Could you update the material by putting "8 sierpnia 2026" wherever "7 sierpnia 2026" appears, with everything else left as it is?

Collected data
* * *

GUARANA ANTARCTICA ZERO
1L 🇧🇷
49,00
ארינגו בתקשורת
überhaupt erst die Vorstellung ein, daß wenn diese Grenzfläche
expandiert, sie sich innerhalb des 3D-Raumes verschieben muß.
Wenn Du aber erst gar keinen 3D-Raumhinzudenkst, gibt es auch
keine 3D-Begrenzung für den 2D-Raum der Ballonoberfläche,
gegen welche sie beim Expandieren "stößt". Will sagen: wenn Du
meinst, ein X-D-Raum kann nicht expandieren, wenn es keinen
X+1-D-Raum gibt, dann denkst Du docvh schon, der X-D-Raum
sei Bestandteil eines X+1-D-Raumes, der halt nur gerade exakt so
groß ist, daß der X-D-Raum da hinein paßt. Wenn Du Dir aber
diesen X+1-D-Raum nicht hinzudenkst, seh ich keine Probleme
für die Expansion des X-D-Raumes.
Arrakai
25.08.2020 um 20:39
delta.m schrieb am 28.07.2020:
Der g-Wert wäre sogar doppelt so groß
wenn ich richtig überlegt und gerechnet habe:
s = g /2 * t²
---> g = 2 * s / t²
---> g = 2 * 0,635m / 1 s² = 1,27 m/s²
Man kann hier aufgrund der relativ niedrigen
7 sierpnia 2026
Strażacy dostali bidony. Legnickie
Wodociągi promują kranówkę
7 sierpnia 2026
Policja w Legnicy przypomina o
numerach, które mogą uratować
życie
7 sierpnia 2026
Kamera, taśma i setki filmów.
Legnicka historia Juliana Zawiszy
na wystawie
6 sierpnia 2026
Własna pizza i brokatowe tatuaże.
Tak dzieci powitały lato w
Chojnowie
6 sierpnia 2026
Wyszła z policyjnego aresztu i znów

* * *

Expected output:
GUARANA ANTARCTICA ZERO
1L 🇧🇷
49,00
ארינגו בתקשורת
überhaupt erst die Vorstellung ein, daß wenn diese Grenzfläche
expandiert, sie sich innerhalb des 3D-Raumes verschieben muß.
Wenn Du aber erst gar keinen 3D-Raumhinzudenkst, gibt es auch
keine 3D-Begrenzung für den 2D-Raum der Ballonoberfläche,
gegen welche sie beim Expandieren "stößt". Will sagen: wenn Du
meinst, ein X-D-Raum kann nicht expandieren, wenn es keinen
X+1-D-Raum gibt, dann denkst Du docvh schon, der X-D-Raum
sei Bestandteil eines X+1-D-Raumes, der halt nur gerade exakt so
groß ist, daß der X-D-Raum da hinein paßt. Wenn Du Dir aber
diesen X+1-D-Raum nicht hinzudenkst, seh ich keine Probleme
für die Expansion des X-D-Raumes.
Arrakai
25.08.2020 um 20:39
delta.m schrieb am 28.07.2020:
Der g-Wert wäre sogar doppelt so groß
wenn ich richtig überlegt und gerechnet habe:
s = g /2 * t²
---> g = 2 * s / t²
---> g = 2 * 0,635m / 1 s² = 1,27 m/s²
Man kann hier aufgrund der relativ niedrigen
8 sierpnia 2026
Strażacy dostali bidony. Legnickie
Wodociągi promują kranówkę
8 sierpnia 2026
Policja w Legnicy przypomina o
numerach, które mogą uratować
życie
8 sierpnia 2026
Kamera, taśma i setki filmów.
Legnicka historia Juliana Zawiszy
na wystawie
6 sierpnia 2026
Własna pizza i brokatowe tatuaże.
Tak dzieci powitały lato w
Chojnowie
6 sierpnia 2026
Wyszła z policyjnego aresztu i znów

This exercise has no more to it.